Clarion, Clarion West, and Odyssey are for people committed to becoming writers. Many modern science fiction writers got their start at these workshops. Each year, around fifty students attend these workshops. Many of them go on to sell stories. A few of them go on to sell novels. Wikipedia even lists alumni for Clarion and Clarion West.

These workshops are based on submitting stories and having them critiqued by fellow students. You’re expected to write a story a week. There are countless general fiction writing workshops, MFA programs, creative writing courses that use the same techniques to get feedback on your work. Then there’s Critters Workshop, an online critiquing system for those agoraphobic writers who never want to leave home.

If you’re a new writer, critiques by other would-be writers are the marketing research you want the most. Don’t expect your first few dozen stories to be worth reading. Jamie Todd Rubin’s experience is more typical. And I’ve read memoirs by writers who claimed it took writing two hundred short stories before they started selling professionally.

Our genre often feels far more open to new writers than other genres. Several sites for science fiction writers such as Duotrope, Ralan, SFWA (you don’t need to be a member to read their market reports), Locus Magazine, Writer’s Digest, Critters Black Hole, will help you find magazine publishers that are open to new submissions.

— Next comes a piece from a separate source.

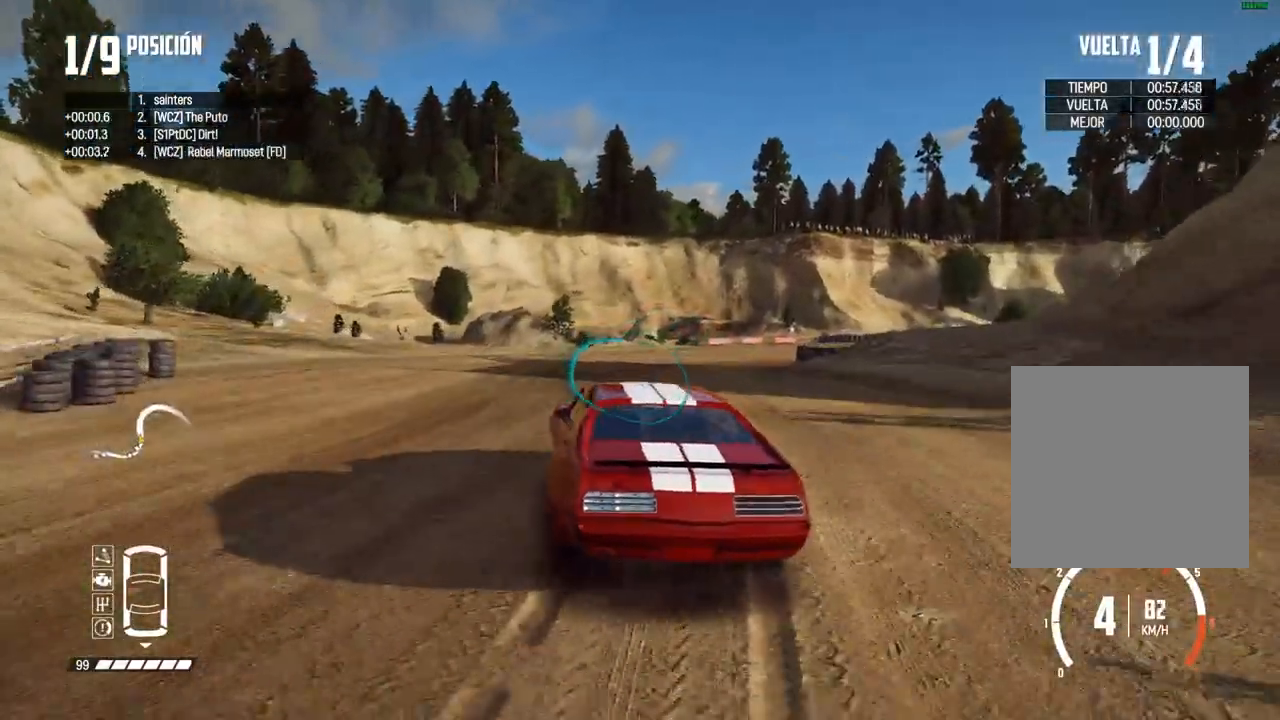
{"buttons": ["R2"], "left_stick": "right", "right_stick": "center", "events": [[67, "left_stick", "right"], [233, "left_stick", "center"], [350, "left_stick", "right"]]}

One way I keep up with the event horizon of the latest science fiction is to subscribe to digital SF magazines at Amazon. For $12 a month I get the latest issues of Asimov’s, Analog, Clarkesworld, and Lightspeed automatically sent to my iPad. I wished that F&SF still offered a monthly Kindle subscription. I do miss the wonderful paper editions, but mailing labels ruining beautiful cover art was just too painful, so I’ve gone digital. There’s more free science fiction being published on the web today than any immortal could read, so if you’re too cheap to support the markets you want to sell to, at least read their stories online as market research. If you want to know your real competition, just buy any of the annual best-of-the-year anthologies.